--- QUOTED PASSAGE ---
◇ ◇ ◇ ◇
Other Bodies established under the Bill

  • Central Consumer Protection Authority: The Bill sets up the Central Consumer Protection Authority (CCPA) to promote, protect, and enforce the rights of consumers as a class. It will be headed by a Chief Commissioner and comprise other Commissioners.  It will have an investigation arm headed by a Director General.  It may:
  • issue safety notices
  • pass orders to recall goods, prevent unfair and restrictive trade practices;
  • reimburse purchase price paid
  • Impose penalties for false and misleading advertisements. It may also file complaints before the Consumer Disputes Redressal Commissions.
  • Consumer Protection Councils: The Bill sets up Consumer Protection Councils (CPCs) at the district, state, and national levels as advisory bodies. The Councils will advise on promotion and protection of consumer rights.  Under the Bill, the Central and State Council will be headed by the Minister-in-charge of Consumer Affairs at the central and state level, respectively.  The District Council will be headed by the District Collector.

 

Product Liability

  • The Bill allows a person to make a claim of product liability against a manufacturer, seller, or service provider for any defect in a product or deficiency in a service. A claim for compensation may be made for any harm caused, including:
  • property damage;
  • personal injury, illness, or death
  • Mental agony or emotional harm accompanying these conditions.

 

Unfair contracts

  • A contract is said to be unfair if it causes significant change in the rights of the consumer, which include the following:
  • requiring excessive security deposits;
  • imposing a disproportionate penalty for a breach in contract;
  • refusing to accept early repayment of debts;
  • terminating the contract without reasonable cause;
  • transferring a contract to a third party to the detriment of the consumer without his consent; or
  • Imposing unreasonable charge or obligations which put the consumer at a disadvantage.
◇ ◇ ◇ ◇
--- SUPPLIED INFORMATION ---

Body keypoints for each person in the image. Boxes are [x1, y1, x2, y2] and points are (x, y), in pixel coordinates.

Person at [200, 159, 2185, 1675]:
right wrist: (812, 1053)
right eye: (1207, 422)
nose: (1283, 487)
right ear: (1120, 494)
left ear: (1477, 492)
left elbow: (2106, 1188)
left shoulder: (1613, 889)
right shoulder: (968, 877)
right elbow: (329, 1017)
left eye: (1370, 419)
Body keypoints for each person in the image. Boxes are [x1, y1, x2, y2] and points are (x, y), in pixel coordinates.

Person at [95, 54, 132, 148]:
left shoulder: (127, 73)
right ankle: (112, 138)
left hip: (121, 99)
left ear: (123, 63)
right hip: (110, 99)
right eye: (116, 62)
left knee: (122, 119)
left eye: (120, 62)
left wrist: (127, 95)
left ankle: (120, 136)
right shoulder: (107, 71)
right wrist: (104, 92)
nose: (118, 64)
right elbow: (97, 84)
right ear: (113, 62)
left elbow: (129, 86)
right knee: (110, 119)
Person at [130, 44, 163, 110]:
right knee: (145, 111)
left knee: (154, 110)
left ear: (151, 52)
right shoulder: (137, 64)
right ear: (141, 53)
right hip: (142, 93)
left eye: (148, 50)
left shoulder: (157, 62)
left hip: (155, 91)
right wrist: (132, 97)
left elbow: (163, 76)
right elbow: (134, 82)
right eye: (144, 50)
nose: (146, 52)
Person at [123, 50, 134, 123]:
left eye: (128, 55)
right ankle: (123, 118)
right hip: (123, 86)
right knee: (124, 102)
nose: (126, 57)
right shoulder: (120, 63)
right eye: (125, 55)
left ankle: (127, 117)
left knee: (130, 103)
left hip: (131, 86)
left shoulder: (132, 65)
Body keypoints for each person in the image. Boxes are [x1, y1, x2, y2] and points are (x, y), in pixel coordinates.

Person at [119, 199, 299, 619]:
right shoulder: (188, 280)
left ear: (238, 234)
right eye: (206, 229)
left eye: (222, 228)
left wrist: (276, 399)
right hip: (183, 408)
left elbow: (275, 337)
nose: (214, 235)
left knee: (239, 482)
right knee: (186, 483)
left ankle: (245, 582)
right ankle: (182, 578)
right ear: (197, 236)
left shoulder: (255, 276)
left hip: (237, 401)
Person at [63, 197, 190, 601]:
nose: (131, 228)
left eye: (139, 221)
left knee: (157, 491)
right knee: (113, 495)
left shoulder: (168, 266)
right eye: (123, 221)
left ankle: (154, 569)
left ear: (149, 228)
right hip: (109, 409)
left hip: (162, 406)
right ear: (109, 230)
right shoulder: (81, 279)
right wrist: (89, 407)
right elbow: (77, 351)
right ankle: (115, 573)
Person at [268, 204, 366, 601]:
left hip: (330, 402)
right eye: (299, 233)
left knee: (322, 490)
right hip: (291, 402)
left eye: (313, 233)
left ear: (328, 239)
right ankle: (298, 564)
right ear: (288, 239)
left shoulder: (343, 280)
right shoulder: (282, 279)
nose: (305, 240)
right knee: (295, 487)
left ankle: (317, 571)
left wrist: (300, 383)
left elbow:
◇ ◇ ◇ ◇
--- WORK TO COMPLETE ---
1: Reproduce the part of the consumer protection summary above from "Other Bodies established" up to and including "Disputes Redressal Commissions.".
2: Answer these questions using the consumer protection summary above:
(a) Who will head the investigation arm of the Central Consumer Protection Authority?
(b) Who will head the District Council?
(c) Against whom does the Bill allow a person to make a claim of product liability?

--- SOLVED PROBLEMS ---
1:
Other Bodies established under the Bill

  • Central Consumer Protection Authority: The Bill sets up the Central Consumer Protection Authority (CCPA) to promote, protect, and enforce the rights of consumers as a class. It will be headed by a Chief Commissioner and comprise other Commissioners.  It will have an investigation arm headed by a Director General.  It may:
  • issue safety notices
  • pass orders to recall goods, prevent unfair and restrictive trade practices;
  • reimburse purchase price paid
  • Impose penalties for false and misleading advertisements. It may also file complaints before the Consumer Disputes Redressal Commissions.

2:
(a) A Director General
(b) The District Collector
(c) A manufacturer, seller, or service provider